Generally I'd prefer to use composition over inheritance. If your code would allow for composition you could easily add and remove conversion layers between your class and V8Js class.

This is, instead of extending V8Js class, provide a V8Js instance to the constructor and let it ad-hoc register functions that shall be available to JS userscript code. For customized auto conversion you could then just add a converter instance between the two.


However given your codebase, I'd propose to change inheritance from V8Js to a customized kind of shim/proxy class you provide. This class can instantiate V8Js sandbox + export all the public functions from the derived classes + take care of customized on-the-fly conversions as needed.

That way you only have to change inheritance once, everything else can remain the same.

This is what I think of:

class V8JsShim {
        private $v8;

        public function __construct() {
                $this->v8 = new V8Js();

                $ref = new ReflectionClass( $this );
                foreach( $ref->getMethods( ReflectionMethod::IS_PUBLIC ) as $method ) {
                        if ($method->name === '__construct') {
                                continue;
                        }

                        $this->v8->{$method->name} = function( ...$args ) use ($method) {
                                // you could go fully fancy here and even inspect the typehint of
                                // the called method (and convert only if it has 'array' typehint)
                                if ( count($args) === 1 && $args[0] instanceof \V8Object ) {
                                        $args[0] = (array) $args[0];
                                }

                                return $this->{$method->name}( ...$args );
                        };
                }
        }

        // forward executeString etc.
        public function __call(string $method, $args) {
                return $this->v8->$method( ...$args );
        }
}

class Blarg extends V8JsShim {
        public function moep( array $data ) { // array typehint here
                var_dump($data);
        }
}

$blarg = new Blarg();
$blarg->executeString('
                print("hello there :)\\n");
                PHP.moep( { blarg: 42 } ); // without auto conversion it would fail due to the typehint
        ');

V8JsShim::__construct first creates a V8Js instance (like you used to do via inheritance). Then it uses ReflectionClass to fetch a list of public methods of it's $this instance. For each method it creates a closure that invokes it's wrapped method, possibly casting a single \V8Object instance to array before invocation. The closure is exported to V8Js userscript code.

commented

I'd accept that as workable.

I actually experimented a bit by seeing if I could return a PHP Callable instance from V8Js in place of a V8Function (so at least it can be bound via the whole Closure::bind() ) but then realised I was a little out of my depth and that it might not work anyway :)
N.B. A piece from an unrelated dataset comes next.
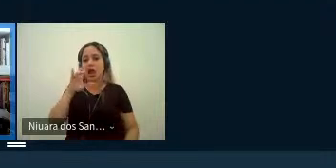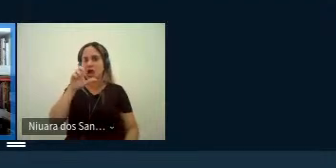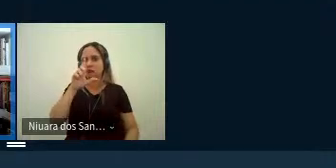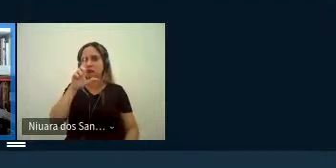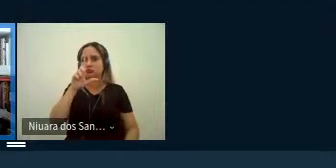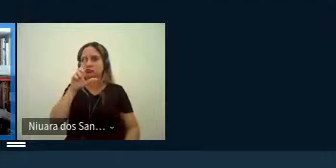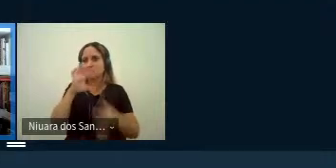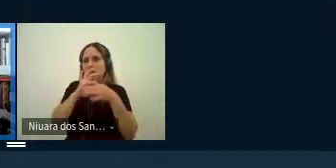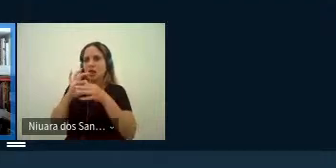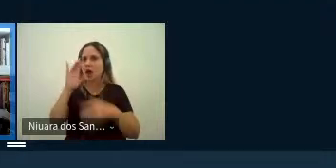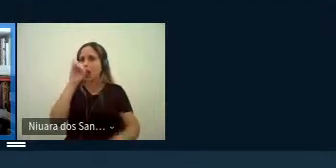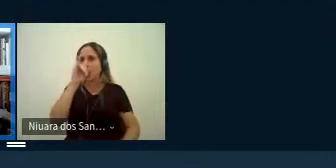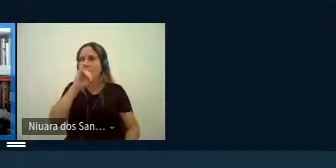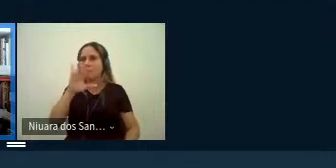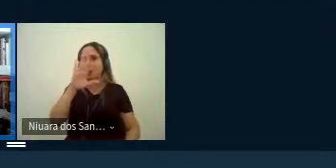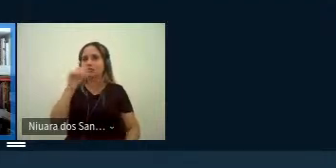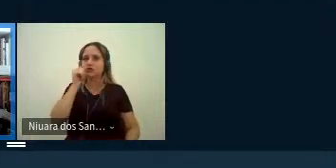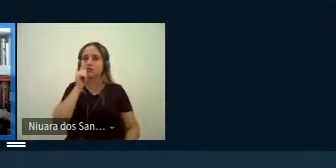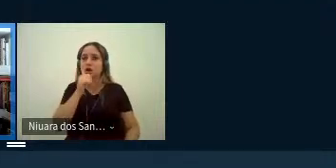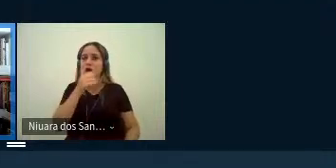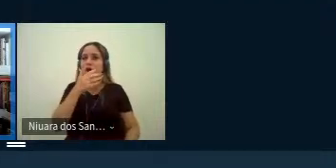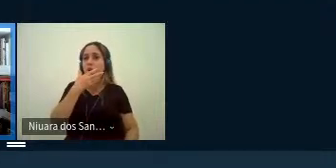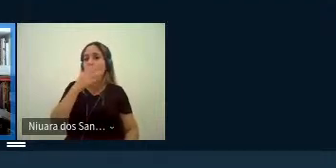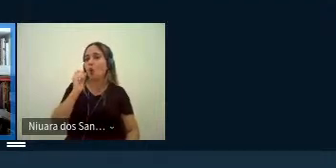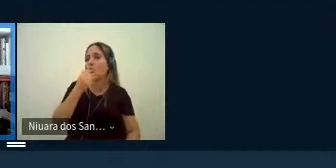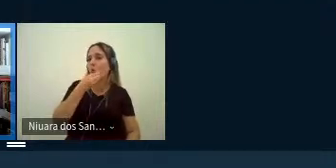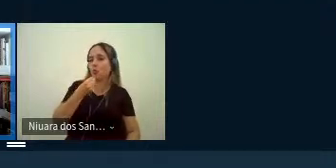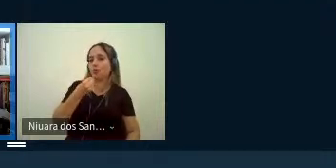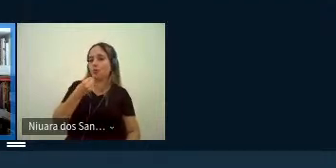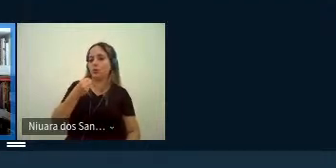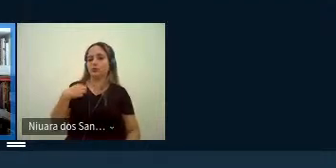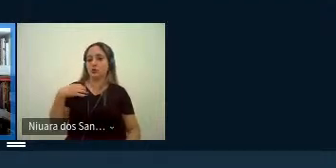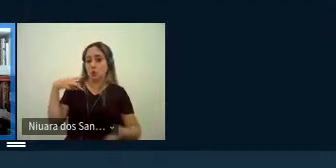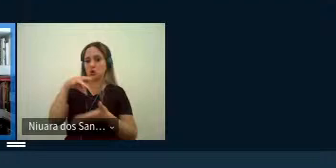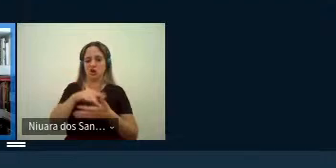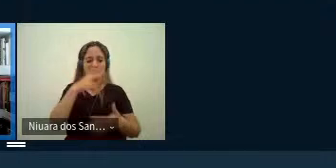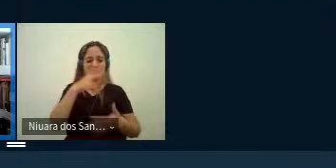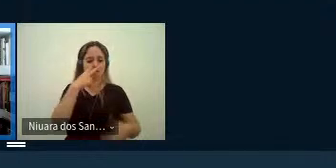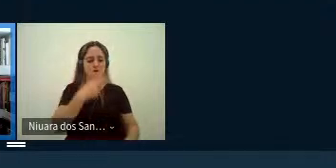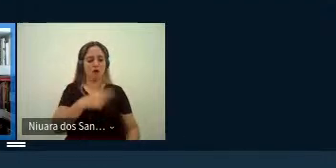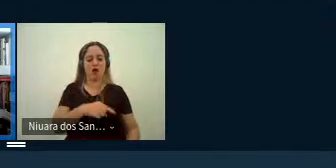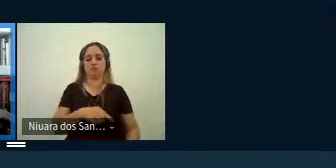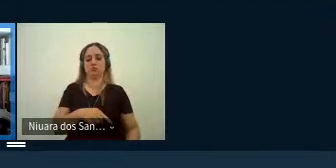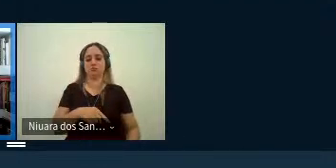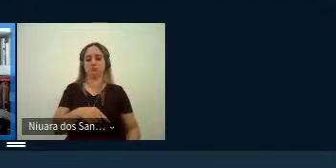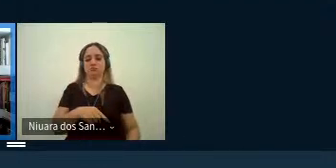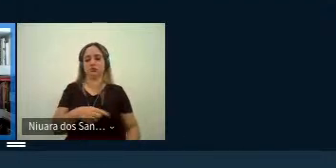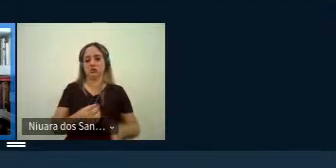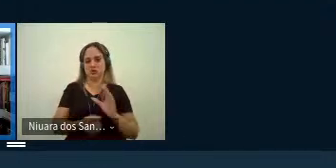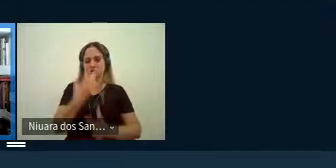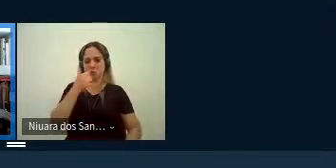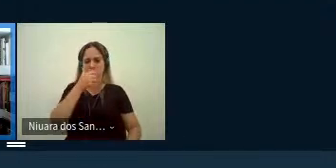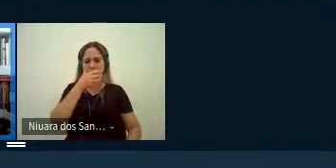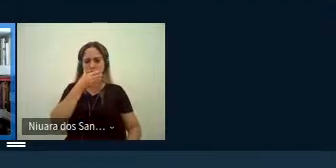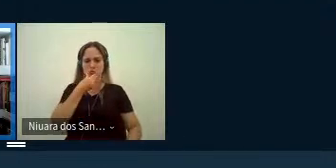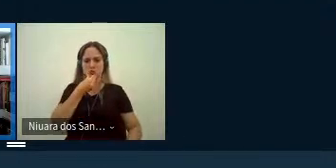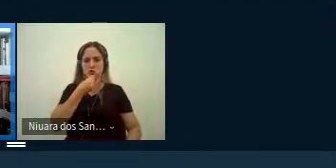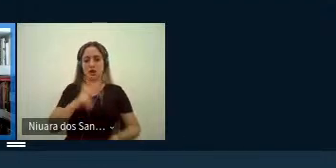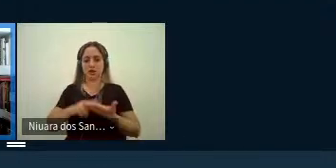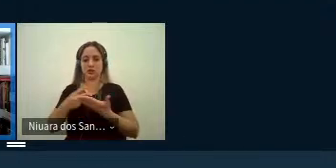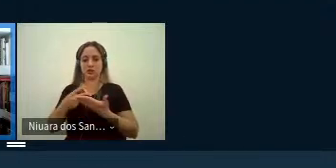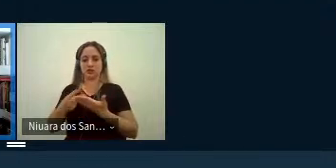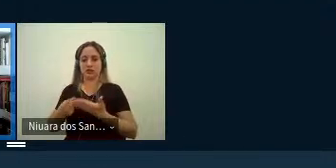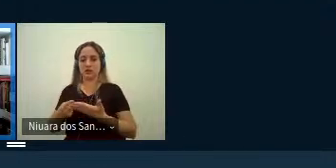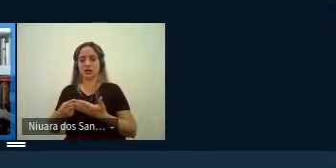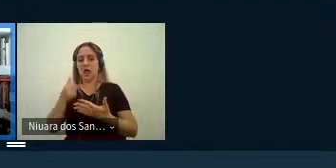e feminino o original é considerado o forte né o forte gerador masculino a tradução a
I still think having some kind of control (within the extension itself) over the conversion (rather than just FORCE_ARRAY or not for the entire execution) would be a good option to have at one's disposal, but will close this one out for now :)

Thanks for the suggestions, as always!

IMHO everything that can be done in PHP itself should be done in PHP and not be pushed into an extension. The latter is way more inflexible, and intransparent to people not knowing the C++ side.

That said I don't even think that FORCE_ARRAY is a great feature to have. After all it's pretty straight forward to do the same completely in PHP code. But no worries, I'm not going to remove it 🙂
Compare it to e.g. simplexml_load_file, which also returns an object ... and also there many people immediately cast the result to array.

commented

Compare it to e.g. simplexml_load_file, which also returns an object ... and also there many people immediately cast the result to array.

Quite true, as does json_decode() - yet most cases I see of that function pop a true in as it’s second argument to get an array back :) I guess it’s all based on preference and habits.

For me, the only time I want to use objects in PHP is if there are methods, getters, setters, etc. if it’s just representing structures of non-contextual data, an array is always my preference.